In-depth analysis of touch response at the molecular level
The researchers brushed the leaves of cereal crops with a soft dustpan brush.
They then analysed messenger RNA, which represents the molecular genetic stage between genes and proteins, to determine the genetic and molecular response to touch at different times from 10 minutes to 4 hours afterwards.
The researchers also analysed whether brushing one leaf on a plant creates a response in other leaves.
Finally, they investigated which signalling pathways and functions the expressed genes are part of.
Plants respond very rapidly. Arabidopsis responds after a few seconds, and cereal plants probably respond after a few seconds, but the researchers only measured after 10 minutes.
The signal peaked at 25 minutes and then decreased.
The researchers also found that brushing certain leaves of oats and barley caused a signal in other leaves.
“After just a few minutes, the first genes begin to be expressed, and hundreds to thousands of genes end up having their expression changed following touching. That shows how important touch is for the plant,” explains Olivier Van Aken.

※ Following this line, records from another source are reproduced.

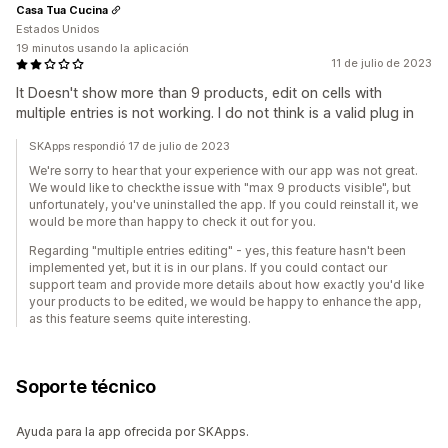
Casa Tua Cucina
Estados Unidos
19 minutos usando la aplicación
11 de julio de 2023
It Doesn't show more than 9 products, edit on cells with
multiple entries is not working. I do not think is a valid plug in
SKApps respondió 17 de julio de 2023
We're sorry to hear that your experience with our app was not great.
We would like to checkthe issue with "max 9 products visible", but
unfortunately, you've uninstalled the app. If you could reinstall it, we
would be more than happy to check it out for you.
Regarding "multiple entries editing" - yes, this feature hasn't been
implemented yet, but it is in our plans. If you could contact our
support team and provide more details about how exactly you'd like
your products to be edited, we would be happy to enhance the app,
as this feature seems quite interesting.
Soporte técnico
Ayuda para la app ofrecida por SKApps.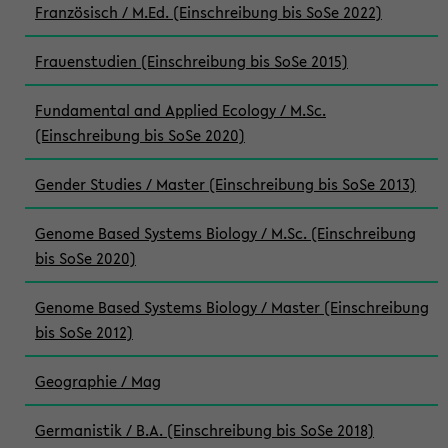
Französisch / M.Ed. (Einschreibung bis SoSe 2022)
Frauenstudien (Einschreibung bis SoSe 2015)
Fundamental and Applied Ecology / M.Sc.
(Einschreibung bis SoSe 2020)
Gender Studies / Master (Einschreibung bis SoSe 2013)
Genome Based Systems Biology / M.Sc. (Einschreibung
bis SoSe 2020)
Genome Based Systems Biology / Master (Einschreibung
bis SoSe 2012)
Geographie / Mag
Germanistik / B.A. (Einschreibung bis SoSe 2018)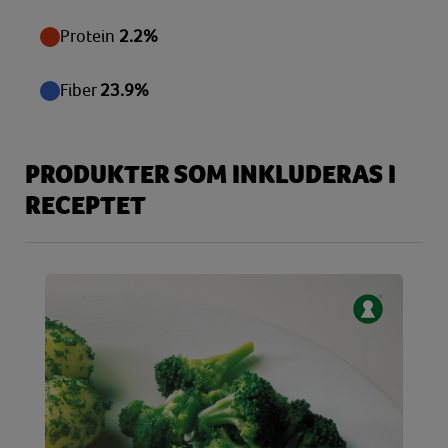
Protein
2.2%
Fiber
23.9%
PRODUKTER SOM INKLUDERAS I
RECEPTET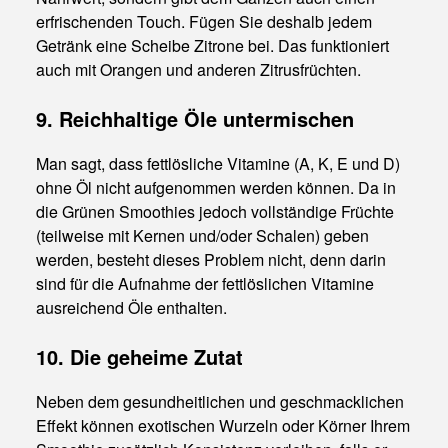
erfrischenden Touch. Fügen Sie deshalb jedem
Getränk eine Scheibe Zitrone bei. Das funktioniert
auch mit Orangen und anderen Zitrusfrüchten.
9. Reichhaltige Öle untermischen
Man sagt, dass fettlösliche Vitamine (A, K, E und D)
ohne Öl nicht aufgenommen werden können. Da in
die Grünen Smoothies jedoch vollständige Früchte
(teilweise mit Kernen und/oder Schalen) geben
werden, besteht dieses Problem nicht, denn darin
sind für die Aufnahme der fettlöslichen Vitamine
ausreichend Öle enthalten.
10. Die geheime Zutat
Neben dem gesundheitlichen und geschmacklichen
Effekt können exotischen Wurzeln oder Körner Ihrem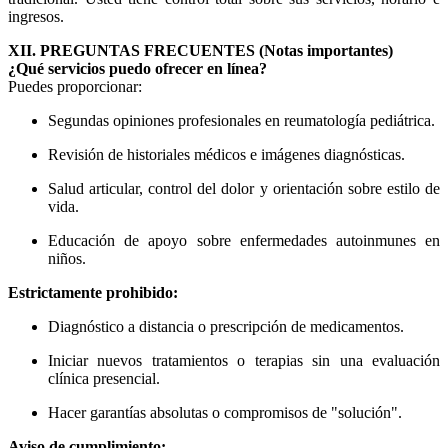
ingresos.
XII. PREGUNTAS FRECUENTES (Notas importantes)
¿Qué servicios puedo ofrecer en línea?
Puedes proporcionar:
Segundas opiniones profesionales en reumatología pediátrica.
Revisión de historiales médicos e imágenes diagnósticas.
Salud articular, control del dolor y orientación sobre estilo de
vida.
Educación de apoyo sobre enfermedades autoinmunes en
niños.
Estrictamente prohibido:
Diagnóstico a distancia o prescripción de medicamentos.
Iniciar nuevos tratamientos o terapias sin una evaluación
clínica presencial.
Hacer garantías absolutas o compromisos de "solución".
Aviso de cumplimiento: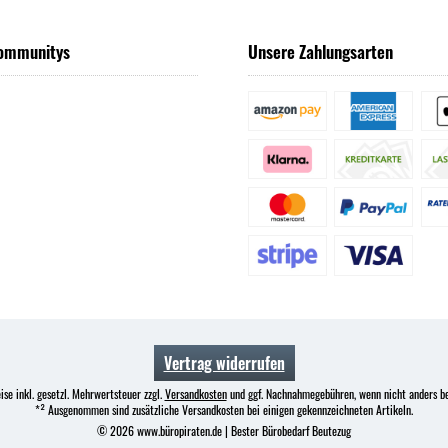
ommunitys
Unsere Zahlungsarten
Vertrag widerrufen
ise inkl. gesetzl. Mehrwertsteuer zzgl.
Versandkosten
und ggf. Nachnahmegebühren, wenn nicht anders b
*² Ausgenommen sind zusätzliche Versandkosten bei einigen gekennzeichneten Artikeln.
© 2026 www.büropiraten.de | Bester Bürobedarf Beutezug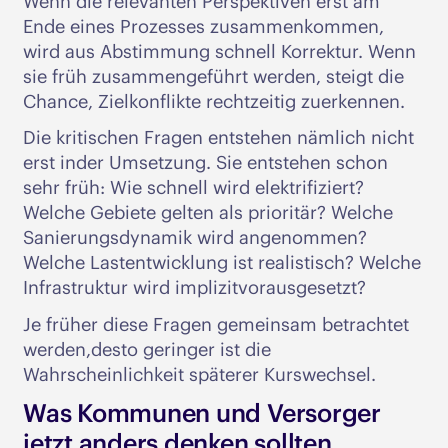
Wenn die relevanten Perspektiven erst am
Ende eines Prozesses zusammenkommen,
wird aus Abstimmung schnell Korrektur. Wenn
sie früh zusammengeführt werden, steigt die
Chance, Zielkonflikte rechtzeitig zuerkennen.
Die kritischen Fragen entstehen nämlich nicht
erst inder Umsetzung. Sie entstehen schon
sehr früh: Wie schnell wird elektrifiziert?
Welche Gebiete gelten als prioritär? Welche
Sanierungsdynamik wird angenommen?
Welche Lastentwicklung ist realistisch? Welche
Infrastruktur wird implizitvorausgesetzt?
Je früher diese Fragen gemeinsam betrachtet
werden,desto geringer ist die
Wahrscheinlichkeit späterer Kurswechsel.
Was Kommunen und Versorger
jetzt anders denken sollten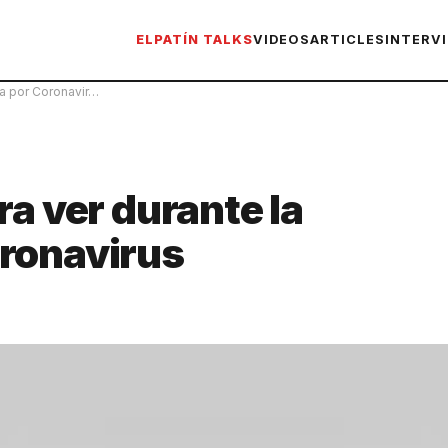
ELPATÍN TALKS
VIDEOS
ARTICLES
INTERV
na por Coronavir…
ra ver durante la
ronavirus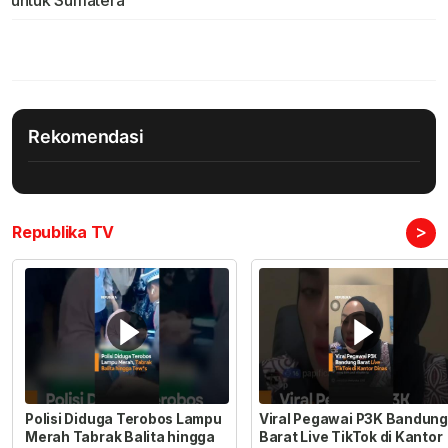
Rekomendasi
>
Republika TV
Polisi Diduga Terobos Lampu
Viral Pegawai P3K Bandung
Merah Tabrak Balita hingga
Barat Live TikTok di Kantor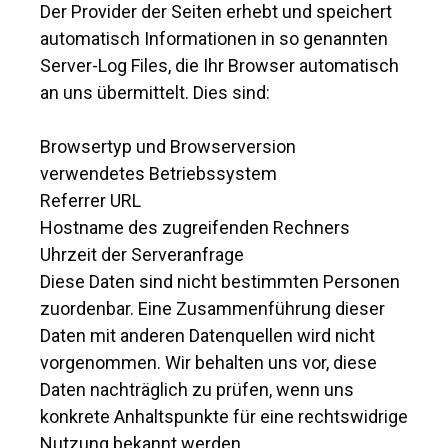
Der Provider der Seiten erhebt und speichert
automatisch Informationen in so genannten
Server-Log Files, die Ihr Browser automatisch
an uns übermittelt. Dies sind:
Browsertyp und Browserversion
verwendetes Betriebssystem
Referrer URL
Hostname des zugreifenden Rechners
Uhrzeit der Serveranfrage
Diese Daten sind nicht bestimmten Personen
zuordenbar. Eine Zusammenführung dieser
Daten mit anderen Datenquellen wird nicht
vorgenommen. Wir behalten uns vor, diese
Daten nachträglich zu prüfen, wenn uns
konkrete Anhaltspunkte für eine rechtswidrige
Nutzung bekannt werden.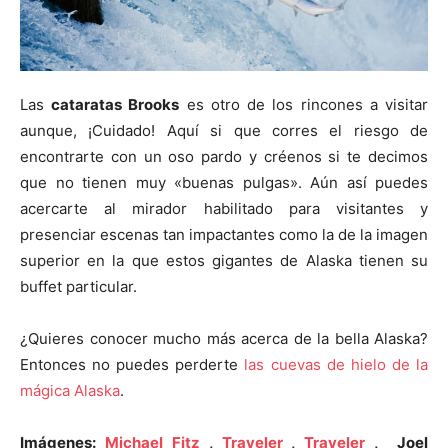
Las
cataratas Brooks
es otro de los rincones a visitar
aunque, ¡Cuidado! Aquí si que corres el riesgo de
encontrarte con un oso pardo y créenos si te decimos
que no tienen muy «buenas pulgas». Aún así puedes
acercarte al mirador habilitado para visitantes y
presenciar escenas tan impactantes como la de la imagen
superior en la que estos gigantes de Alaska tienen su
buffet particular.
¿Quieres conocer mucho más acerca de la bella Alaska?
Entonces no puedes perderte
las cuevas de hielo de la
mágica Alaska
.
Imágenes:
Michael Fitz
,
Traveler
,
Traveler
, Joel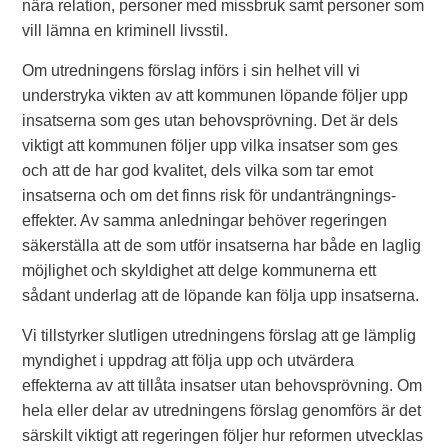
nära relation, personer med missbruk samt personer som
vill lämna en kriminell livsstil.
Om utredningens förslag införs i sin helhet vill vi
understryka vikten av att kommunen löpande följer upp
insatserna som ges utan behovsprövning. Det är dels
viktigt att kommunen följer upp vilka insatser som ges
och att de har god kvalitet, dels vilka som tar emot
insatserna och om det finns risk för undan­trängnings­
effekter. Av samma anledningar behöver regeringen
säkerställa att de som utför insatserna har både en laglig
möjlighet och skyldighet att delge kommunerna ett
sådant underlag att de löpande kan följa upp insatserna.
Vi tillstyrker slutligen utredningens förslag att ge lämplig
myndighet i uppdrag att följa upp och utvärdera
effekterna av att tillåta insatser utan behovsprövning. Om
hela eller delar av utredningens förslag genomförs är det
särskilt viktigt att regeringen följer hur reformen utvecklas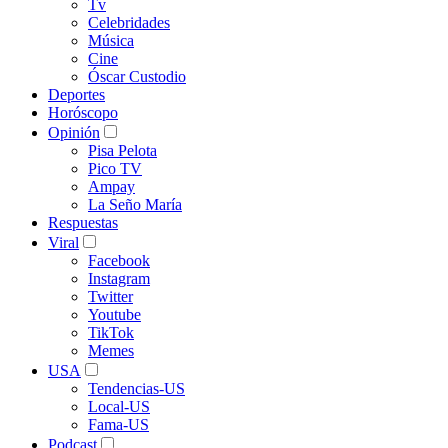
Tv
Celebridades
Música
Cine
Óscar Custodio
Deportes
Horóscopo
Opinión
Pisa Pelota
Pico TV
Ampay
La Seño María
Respuestas
Viral
Facebook
Instagram
Twitter
Youtube
TikTok
Memes
USA
Tendencias-US
Local-US
Fama-US
Podcast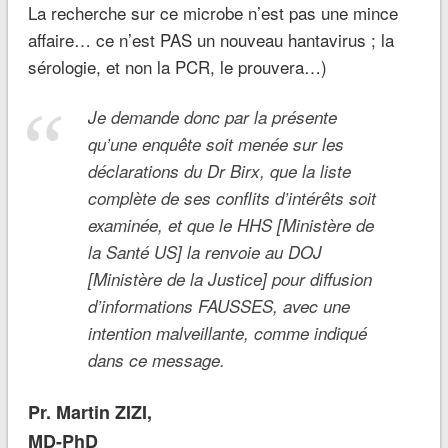
La recherche sur ce microbe n’est pas une mince
affaire… ce n’est PAS un nouveau hantavirus ; la
sérologie, et non la PCR, le prouvera…)
Je demande donc par la présente
qu’une enquête soit menée sur les
déclarations du Dr Birx, que la liste
complète de ses conflits d’intérêts soit
examinée, et que le HHS [Ministère de
la Santé US] la renvoie au DOJ
[Ministère de la Justice] pour diffusion
d’informations FAUSSES, avec une
intention malveillante, comme indiqué
dans ce message.
Pr. Martin ZIZI,
MD-PhD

Touch increases the production of stress hormones
The most interesting part of the study, however, was the genes that touch activates.
First, the genes necessary for the entire response are activated. These include genes for kinases and transcription factors, which play a role in the entire molecular machinery that translates genes into proteins. This is like turning the key in the ignition of a car to make it start.
Then the genes involved in building cell walls are activated. This applies to genes for producing lignin and cellulose. The increased production of these biomolecules helps to strengthen the cell walls.
The research also shows that the calcium signalling changes drastically inside the plant cells. This is because calcium normally resides between the cells, but when the cells are damaged, calcium can leak into the cells and participate in several signalling pathways.
Damage to the cells also increases the production of jasmonic acid, a stress hormone that is released as part of the plants’ defences when insects start feeding on the leaves.
“In addition, several secondary metabolites are activated; we do not know their function, but perhaps they are also involved in the plants’ defences,” says Olivier Van Aken.
Plants can be anaesthetised with drugs intended for humans
The study determined how cereal crops respond when exposed to mechanical stress, and according to Olivier Van Aken, this can be used in developing more resistant crops.
Using the new knowledge, plant breeders can see which genes in plants are affected by mechanical stress, and they can perhaps be activated or deactivated with the aim of making the plants more robust – for example, so that they do not topple over in the wind or can better defend themselves against insects.
Olivier Van Aken hopes to learn more about how plants in general sense that they are being touched.
In this context, researchers from Czechia have shown that anaesthetics intended for humans can prevent plants from reacting to being touched. In Arabidopsis, researchers also found the same genes that humans use to sense touch, but they do not seem to have the same effect in plants.
Thus, a link is still missing between touch and how the touch response is activated.
“There is still much to be understood at the fundamental level. In addition, we are also very interested in determining how we can translate this fundamental understanding into practice that is actually relevant for crops,” concludes Olivier Van Aken.